Some state governments such as Karnataka, West Bengal, Andhra Pradesh, Telangana, Maharashtra, Tamil Nadu, Gujarat, Assam, Chhattisgarh, Kerala, Meghalaya, Orissa, Tripura, Jharkhand, Bihar, and Madhya Pradesh levy a small amount of tax on professionals. It is a part of the gross tax slab that generally amounts to just a few hundred rupees per month.
EPF(Employee Provident Fund)
Provident funds are an accumulation of funds for the employees’ retirement and it is regulated by the Employees’ Provident Fund Organisation. The funds are contributed to by both the employer and the employee. The employee’s contribution is known as EPF and is usually 12% of the basic salary. A contribution of similar size is made by the employer.
Some part of the EPF is also set aside for the Employee’s Pension Scheme. If an employee’s salary is above INR 15,000, then this contribution will be INR 1,250. If the salary is below that, it will be 8.33% of the EPF. Employees also have the option to opt-out of the EPF up to a certain threshold to invest in better earning investments.
Importance of a Salary Payslip
Filing Income Tax is extremely important but it can get quite complicated. Your salary slip comprises different components such as Basic, HRA, transport allowance, medical allowance, and other types of allowances. These components generally demand different types of tax treatments. Not having a detailed breakdown of these components can land you in legal trouble.

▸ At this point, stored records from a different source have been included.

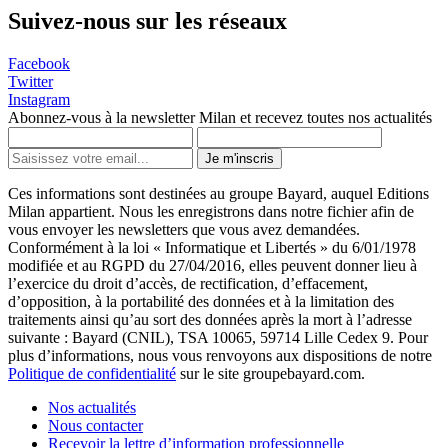
Suivez-nous sur les réseaux
Facebook
Twitter
Instagram
Abonnez-vous à la newsletter Milan et recevez toutes nos actualités
Je m'inscris
Ces informations sont destinées au groupe Bayard, auquel Editions
Milan appartient. Nous les enregistrons dans notre fichier afin de
vous envoyer les newsletters que vous avez demandées.
Conformément à la loi « Informatique et Libertés » du 6/01/1978
modifiée et au RGPD du 27/04/2016, elles peuvent donner lieu à
l’exercice du droit d’accès, de rectification, d’effacement,
d’opposition, à la portabilité des données et à la limitation des
traitements ainsi qu’au sort des données après la mort à l’adresse
suivante : Bayard (CNIL), TSA 10065, 59714 Lille Cedex 9. Pour
plus d’informations, nous vous renvoyons aux dispositions de notre
Politique de confidentialité
sur le site groupebayard.com.
Nos actualités
Nous contacter
Recevoir la lettre d’information professionnelle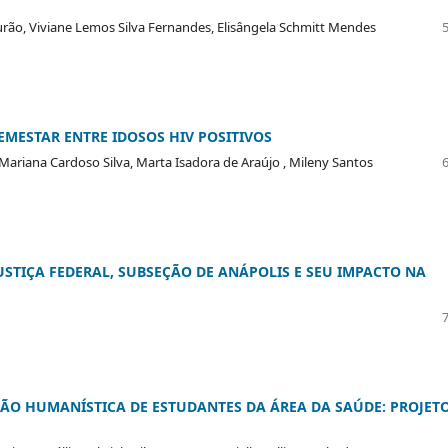
rão, Viviane Lemos Silva Fernandes, Elisângela Schmitt Mendes
MESTAR ENTRE IDOSOS HIV POSITIVOS
ariana Cardoso Silva, Marta Isadora de Araújo , Mileny Santos
STIÇA FEDERAL, SUBSEÇÃO DE ANÁPOLIS E SEU IMPACTO NA
ÃO HUMANÍSTICA DE ESTUDANTES DA ÁREA DA SAÚDE: PROJET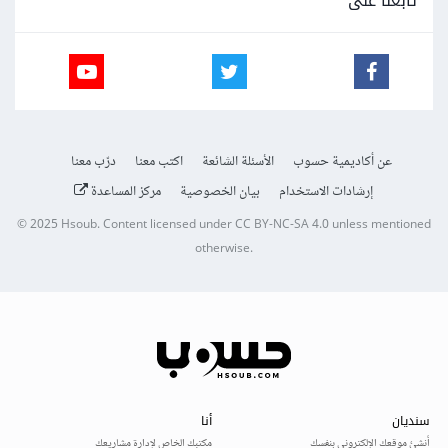
تابعنا على
عن أكاديمية حسوب
الأسئلة الشائعة
اكتب معنا
درّب معنا
إرشادات الاستخدام
بيان الخصوصية
مركز المساعدة
© 2025
Hsoub
.
Content licensed under
CC BY-NC-SA 4.0
unless mentioned
otherwise.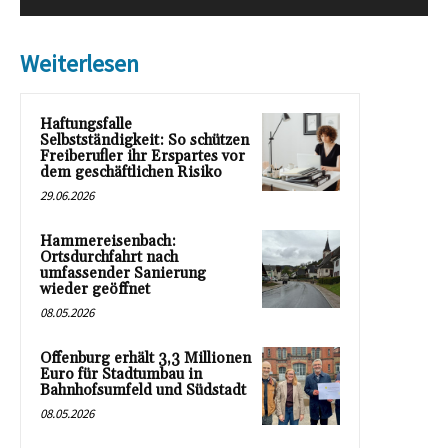
Weiterlesen
Haftungsfalle
Selbstständigkeit: So schützen
Freiberufler ihr Erspartes vor
dem geschäftlichen Risiko
29.06.2026
Hammereisenbach:
Ortsdurchfahrt nach
umfassender Sanierung
wieder geöffnet
08.05.2026
Offenburg erhält 3,3 Millionen
Euro für Stadtumbau in
Bahnhofsumfeld und Südstadt
08.05.2026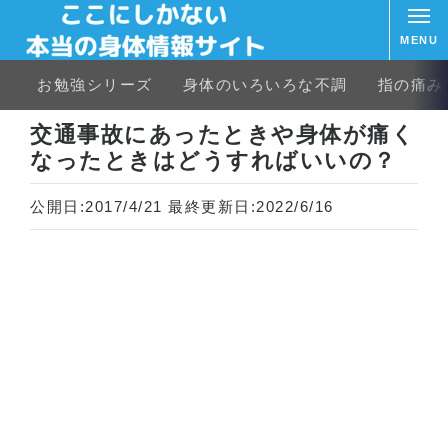
MENU
お勉強シリーズ
身体のいろいろな不調
指の痛み
ホーム
交通事故
交通事故にあったときや身体が痛くなったときはどうすればいいの？
交通事故にあったときや身体が痛く
なったときはどうすればいいの？
公開日:
2017/4/21
最終更新日:
2022/6/16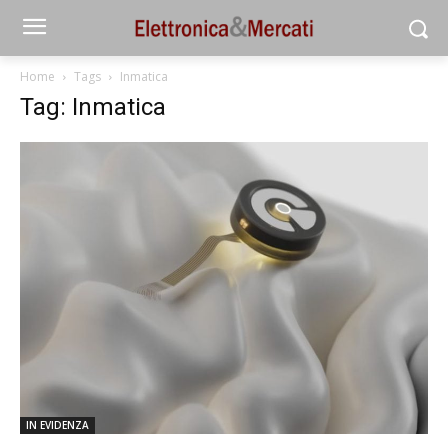
Home
Tags
Inmatica
Tag: Inmatica
IN EVIDENZA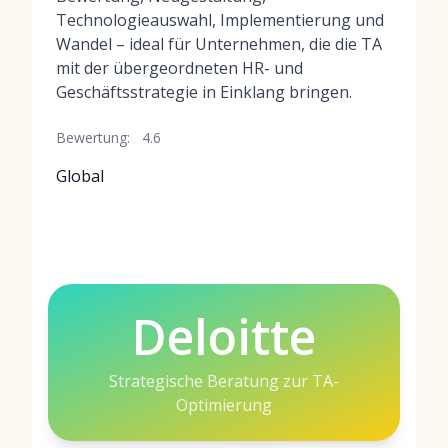
Technologieauswahl, Implementierung und
Wandel – ideal für Unternehmen, die die TA
mit der übergeordneten HR- und
Geschäftsstrategie in Einklang bringen.
Bewertung:
4.6
Global
Deloitte
Strategische Beratung zur TA-
Optimierung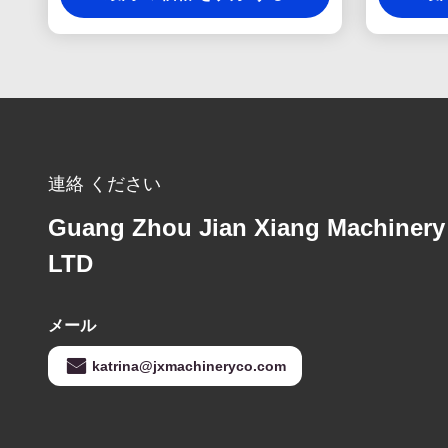
連絡 ください
Guang Zhou Jian Xiang Machinery
LTD
メール
katrina@jxmachineryco.com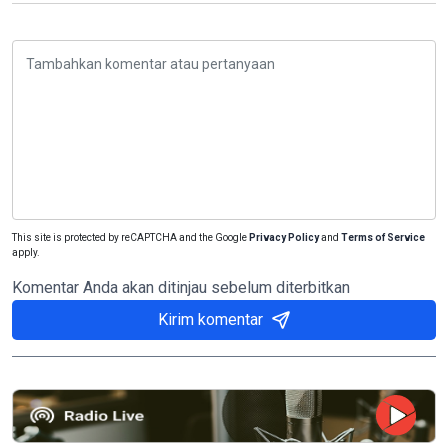
This site is protected by reCAPTCHA and the Google
Privacy Policy
and
Terms of Service
apply.
Komentar Anda akan ditinjau sebelum diterbitkan
Kirim komentar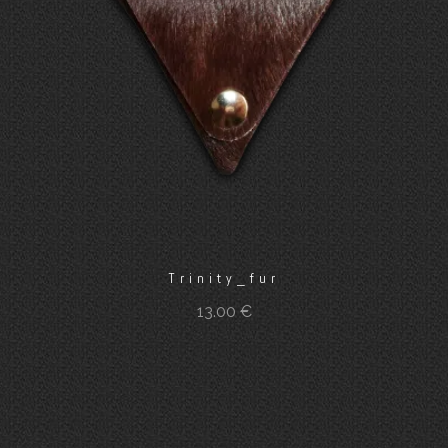
Trinity_fur
13.00
€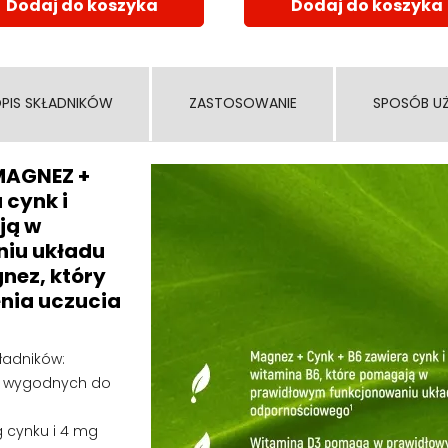
Dodaj do koszyka
Dodaj do koszyka
PIS SKŁADNIKÓW
ZASTOSOWANIE
SPOSÓB U
MAGNEZ +
 cynk i
ją w
iu układu
nez, który
enia uczucia
ładników:
w wygodnych do
 cynku i 4 mg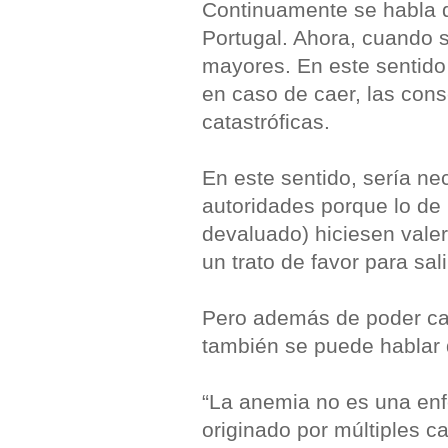
Continuamente se habla d
Portugal. Ahora, cuando s
mayores. En este sentido
en caso de caer, las con
catastróficas.
En este sentido, sería ne
autoridades porque lo d
devaluado) hiciesen valer
un trato de favor para sal
Pero además de poder ca
también se puede hablar
“La anemia no es una enf
originado por múltiples c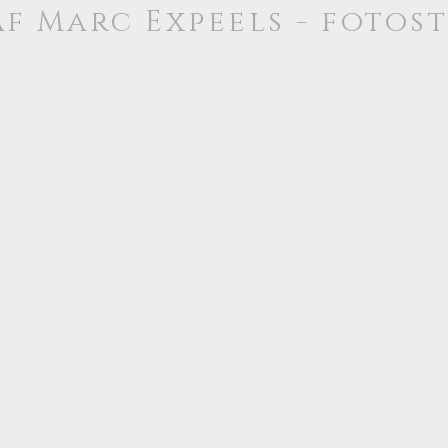
f Marc Expeels - fotos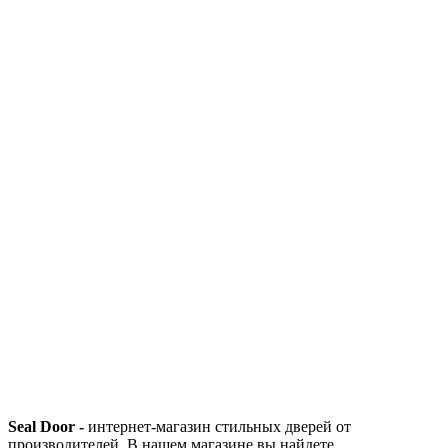
Seal Door -
интернет-магазин стильных дверей от
производителей. В нашем магазине вы найдете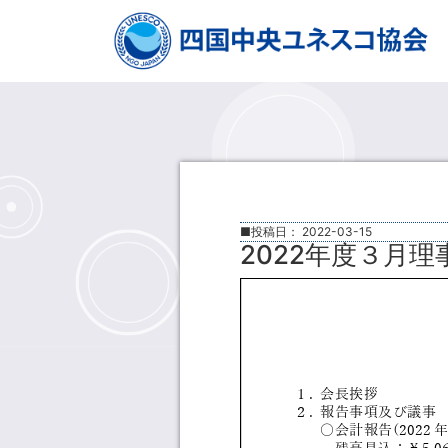
■投稿日：
2022-03-15
2022年度３月理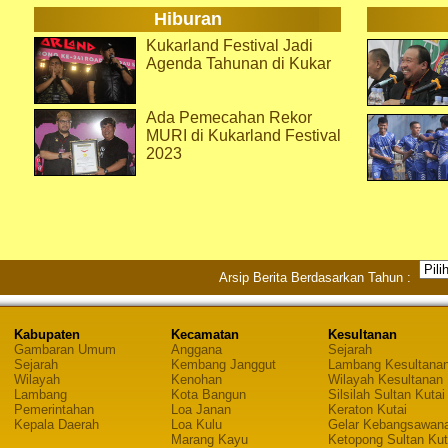
Hiburan
Kukarland Festival Jadi
Agenda Tahunan di Kukar
Ada Pemecahan Rekor
MURI di Kukarland Festival
2023
Arsip Berita Berdasarkan Tahun :
Kabupaten
Kecamatan
Kesultanan
Gambaran Umum
Anggana
Sejarah
Sejarah
Kembang Janggut
Lambang Kesultana
Wilayah
Kenohan
Wilayah Kesultanan
Lambang
Kota Bangun
Silsilah Sultan Kutai
Pemerintahan
Loa Janan
Keraton Kutai
Kepala Daerah
Loa Kulu
Gelar Kebangsawan
Marang Kayu
Ketopong Sultan Kut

Required when searching for a new job
When searching for a new job, most of the HR recruiters ask for a salary slip from the previous employer. This is because a payslip is an official document that can’t be faked since many employees lie about their salaries too. Therefore, every employee should make sure they have monthly payslips issued to them by their respective employers.
Get Loans, Credit Cards
For anyone who has applied for either a loan or credit card, the lender’s first requirement is a salary slip. A salary slip assures the lender that the individual is working and based on their salary, is capable enough to pay off loans and credit card bills.
Proof of Employment
A salary slip serves as proof of employment everywhere, all around the world. So next time anyone questions your employment, show them your salary slip.
It isn’t manually easy to keep a record of salary deductions which end as savings of the individual. However, a salary slip contains valuable information like UAN No. and monthly PF deductions. This makes it easy to calculate the total savings of an employee.
Avail Government subsidies
You can get the benefit of certain free services and subsidies provided by the government simply by providing the payslip as proof. These services can include food grains from ration shops, medical services, etc.
Role of HRMS in managing Employee Salary Details
The world around us is getting smarter every day, owing to the rapid infusion of technology in every field. And unsurprisingly Human Resource Management is no exception to this advancement. Now more than ever, employers need to embrace an automated HRMS which is a boon for both employers and employees. With an HRMS, accessing one’s employee salary details format in excel is no more a burden. This is because all it needs is just a click and a few seconds of your valuable time.